**COMPLETE THE FOLLOWING**
1 – Copy the passage on meaning in communication research from "In addition, the" up to and including "and latent meaning.", substituting "message analysis" for "content analysis".
2 – According to the passage on meaning in communication research, which two concepts are conceptual analogies to manifest and latent meaning?

**STUDY TEXT**
****************************************
In addition, the distinction between manifest and latent meaning poses notorious difficulties in communication research. The tradition of content analysis was founded on the identification of manifest meanings in media messages (Berelson 1952). Yet one ambition of media studies has been to extract the latent implications of such manifest structures and, next, to establish the uptake of both by audiences. Importantly, latent meanings, while sometimes difficult to ascertain in intersubjectively reliable research designs, are key to diverse cognitive and behavioral consequences of communication. The relationship between manifest and latent meanings has been studied extensively in qualitative communication research, frequently with reference to the concepts of denotation and connotation, which are conceptual analogies to manifest and latent meaning.
Finally, the scale from intentional to incidental meaning involves analytical problems regarding the “when” of meaning: when, specifically, does meaning arise in a process involving senders, messages, and receivers? A core notion of meaning, and of communication as such, is the presentation of intentions by humans to other humans, who may recognize such intentions in one or several turns. In social interaction, however, a communicator is rarely able to control any number of incidental (or perhaps latent) meanings that an audience will add or attribute to his or her intentional (usually manifest) meaning. More or less incidental meanings also abound in natural as well as cultural environments, for example in architecture, which is a socially meaningful organization of people and objects in space. In this regard, human bodies as well as their material environments cannot not communicate (Watzlawick et al. 1967). The main challenge of communication research remains one of specifying how humans and their extensions in information technologies serve as media of meaning in communication.
****************************************
**EXTRACTED MATERIAL**
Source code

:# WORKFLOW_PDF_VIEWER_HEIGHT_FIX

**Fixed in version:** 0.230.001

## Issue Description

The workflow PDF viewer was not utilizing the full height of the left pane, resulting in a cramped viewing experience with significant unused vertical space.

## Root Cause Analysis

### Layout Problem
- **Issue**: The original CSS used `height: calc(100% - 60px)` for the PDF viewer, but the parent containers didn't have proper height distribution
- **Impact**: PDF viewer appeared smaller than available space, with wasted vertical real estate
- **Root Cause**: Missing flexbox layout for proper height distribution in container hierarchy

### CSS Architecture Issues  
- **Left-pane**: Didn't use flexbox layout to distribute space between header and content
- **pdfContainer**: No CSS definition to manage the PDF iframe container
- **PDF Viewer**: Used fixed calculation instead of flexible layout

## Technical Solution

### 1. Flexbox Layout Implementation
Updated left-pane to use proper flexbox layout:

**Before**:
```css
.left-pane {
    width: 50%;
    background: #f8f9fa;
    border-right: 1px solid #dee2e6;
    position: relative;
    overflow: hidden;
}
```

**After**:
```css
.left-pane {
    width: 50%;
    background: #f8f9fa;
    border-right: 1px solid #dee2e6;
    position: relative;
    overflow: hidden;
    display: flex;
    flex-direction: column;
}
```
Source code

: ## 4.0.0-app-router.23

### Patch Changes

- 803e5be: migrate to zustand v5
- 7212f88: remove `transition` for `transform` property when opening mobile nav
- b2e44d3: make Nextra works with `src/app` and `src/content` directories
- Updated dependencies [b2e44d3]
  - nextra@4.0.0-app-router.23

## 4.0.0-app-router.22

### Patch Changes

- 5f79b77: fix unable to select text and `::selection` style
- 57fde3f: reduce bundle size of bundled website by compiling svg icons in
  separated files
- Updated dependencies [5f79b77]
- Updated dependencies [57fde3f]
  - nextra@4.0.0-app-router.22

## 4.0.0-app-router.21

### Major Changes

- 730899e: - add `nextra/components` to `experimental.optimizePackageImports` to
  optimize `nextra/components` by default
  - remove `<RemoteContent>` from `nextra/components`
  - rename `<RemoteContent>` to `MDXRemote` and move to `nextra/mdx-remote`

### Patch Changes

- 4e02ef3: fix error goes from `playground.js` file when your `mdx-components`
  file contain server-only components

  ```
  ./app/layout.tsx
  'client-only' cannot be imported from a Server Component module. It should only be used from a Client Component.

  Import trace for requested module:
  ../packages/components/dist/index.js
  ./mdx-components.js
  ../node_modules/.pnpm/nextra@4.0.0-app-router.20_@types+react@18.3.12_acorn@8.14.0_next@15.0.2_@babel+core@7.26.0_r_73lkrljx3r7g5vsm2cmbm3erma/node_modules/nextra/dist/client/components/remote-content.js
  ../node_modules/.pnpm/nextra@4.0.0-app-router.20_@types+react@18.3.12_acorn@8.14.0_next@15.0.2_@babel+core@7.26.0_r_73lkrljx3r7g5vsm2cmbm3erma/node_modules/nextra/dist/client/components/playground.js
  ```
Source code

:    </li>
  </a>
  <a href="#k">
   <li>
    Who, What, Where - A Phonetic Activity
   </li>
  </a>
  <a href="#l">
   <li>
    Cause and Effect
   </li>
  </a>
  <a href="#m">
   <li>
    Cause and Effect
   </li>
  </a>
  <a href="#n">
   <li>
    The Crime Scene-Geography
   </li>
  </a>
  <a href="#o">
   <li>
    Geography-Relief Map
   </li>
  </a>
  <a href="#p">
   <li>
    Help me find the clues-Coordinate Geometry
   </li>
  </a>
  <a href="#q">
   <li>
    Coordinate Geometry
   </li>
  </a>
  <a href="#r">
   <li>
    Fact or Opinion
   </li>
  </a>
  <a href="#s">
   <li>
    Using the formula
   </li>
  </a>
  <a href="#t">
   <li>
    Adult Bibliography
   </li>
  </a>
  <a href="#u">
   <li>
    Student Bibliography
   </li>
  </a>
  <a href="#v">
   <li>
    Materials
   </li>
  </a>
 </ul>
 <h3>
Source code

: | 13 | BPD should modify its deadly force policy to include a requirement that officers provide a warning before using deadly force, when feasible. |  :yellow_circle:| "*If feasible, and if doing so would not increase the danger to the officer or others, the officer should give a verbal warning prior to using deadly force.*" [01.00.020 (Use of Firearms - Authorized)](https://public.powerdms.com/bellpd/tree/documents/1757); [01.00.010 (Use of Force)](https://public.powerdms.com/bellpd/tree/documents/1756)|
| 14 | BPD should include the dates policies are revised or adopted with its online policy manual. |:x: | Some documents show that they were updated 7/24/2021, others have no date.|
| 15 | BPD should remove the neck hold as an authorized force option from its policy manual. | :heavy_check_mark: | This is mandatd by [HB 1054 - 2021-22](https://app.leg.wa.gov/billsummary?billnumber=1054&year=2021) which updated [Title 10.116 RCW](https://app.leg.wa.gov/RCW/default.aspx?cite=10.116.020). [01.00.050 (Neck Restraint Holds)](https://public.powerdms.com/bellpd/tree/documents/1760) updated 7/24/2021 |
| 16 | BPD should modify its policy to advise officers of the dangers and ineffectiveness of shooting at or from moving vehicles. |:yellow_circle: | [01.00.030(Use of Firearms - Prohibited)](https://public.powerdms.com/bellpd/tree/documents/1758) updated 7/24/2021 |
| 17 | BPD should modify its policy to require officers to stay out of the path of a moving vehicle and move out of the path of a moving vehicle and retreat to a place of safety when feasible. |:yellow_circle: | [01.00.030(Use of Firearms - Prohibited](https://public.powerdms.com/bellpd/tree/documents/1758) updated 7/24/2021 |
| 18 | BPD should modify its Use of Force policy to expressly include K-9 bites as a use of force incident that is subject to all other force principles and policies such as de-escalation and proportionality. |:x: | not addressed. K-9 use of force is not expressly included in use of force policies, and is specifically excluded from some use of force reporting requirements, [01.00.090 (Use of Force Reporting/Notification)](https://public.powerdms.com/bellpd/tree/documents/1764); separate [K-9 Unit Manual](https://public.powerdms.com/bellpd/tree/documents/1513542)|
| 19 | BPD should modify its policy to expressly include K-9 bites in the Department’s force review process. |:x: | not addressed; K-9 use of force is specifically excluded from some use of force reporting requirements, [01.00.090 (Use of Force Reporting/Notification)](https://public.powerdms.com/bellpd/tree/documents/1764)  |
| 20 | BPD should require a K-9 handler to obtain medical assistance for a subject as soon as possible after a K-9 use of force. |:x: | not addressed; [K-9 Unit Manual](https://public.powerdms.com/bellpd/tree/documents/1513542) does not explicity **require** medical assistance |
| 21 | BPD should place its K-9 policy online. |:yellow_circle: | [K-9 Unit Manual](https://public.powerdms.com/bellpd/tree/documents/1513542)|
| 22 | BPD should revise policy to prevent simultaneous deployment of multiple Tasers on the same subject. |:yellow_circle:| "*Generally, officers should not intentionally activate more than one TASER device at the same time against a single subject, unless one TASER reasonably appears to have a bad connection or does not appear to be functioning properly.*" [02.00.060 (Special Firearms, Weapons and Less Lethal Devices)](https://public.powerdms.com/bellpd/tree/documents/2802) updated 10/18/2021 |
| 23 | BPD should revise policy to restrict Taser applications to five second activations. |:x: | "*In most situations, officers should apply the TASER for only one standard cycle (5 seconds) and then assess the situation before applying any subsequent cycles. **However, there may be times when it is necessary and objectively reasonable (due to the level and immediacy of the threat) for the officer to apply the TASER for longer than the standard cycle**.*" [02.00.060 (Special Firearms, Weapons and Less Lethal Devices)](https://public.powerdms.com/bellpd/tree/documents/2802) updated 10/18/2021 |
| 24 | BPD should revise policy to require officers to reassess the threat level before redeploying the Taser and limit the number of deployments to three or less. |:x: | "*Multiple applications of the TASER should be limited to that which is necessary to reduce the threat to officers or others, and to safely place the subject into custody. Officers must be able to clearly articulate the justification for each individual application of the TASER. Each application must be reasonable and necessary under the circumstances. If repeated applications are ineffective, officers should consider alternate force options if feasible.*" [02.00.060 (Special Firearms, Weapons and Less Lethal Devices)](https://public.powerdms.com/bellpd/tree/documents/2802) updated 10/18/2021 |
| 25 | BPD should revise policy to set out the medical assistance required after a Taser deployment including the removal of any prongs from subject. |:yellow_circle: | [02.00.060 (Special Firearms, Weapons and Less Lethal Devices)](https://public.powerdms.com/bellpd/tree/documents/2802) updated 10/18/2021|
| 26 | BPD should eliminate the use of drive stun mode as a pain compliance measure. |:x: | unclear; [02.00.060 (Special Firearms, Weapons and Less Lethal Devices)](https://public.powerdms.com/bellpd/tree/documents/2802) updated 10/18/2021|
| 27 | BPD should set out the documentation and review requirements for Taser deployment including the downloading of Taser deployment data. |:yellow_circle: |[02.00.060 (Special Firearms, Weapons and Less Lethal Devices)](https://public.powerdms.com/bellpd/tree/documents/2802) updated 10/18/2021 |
****************************************
**ANSWERS TO EACH TASK**
1 –
In addition, the distinction between manifest and latent meaning poses notorious difficulties in communication research. The tradition of message analysis was founded on the identification of manifest meanings in media messages (Berelson 1952). Yet one ambition of media studies has been to extract the latent implications of such manifest structures and, next, to establish the uptake of both by audiences. Importantly, latent meanings, while sometimes difficult to ascertain in intersubjectively reliable research designs, are key to diverse cognitive and behavioral consequences of communication. The relationship between manifest and latent meanings has been studied extensively in qualitative communication research, frequently with reference to the concepts of denotation and connotation, which are conceptual analogies to manifest and latent meaning.

2 – Denotation and connotation.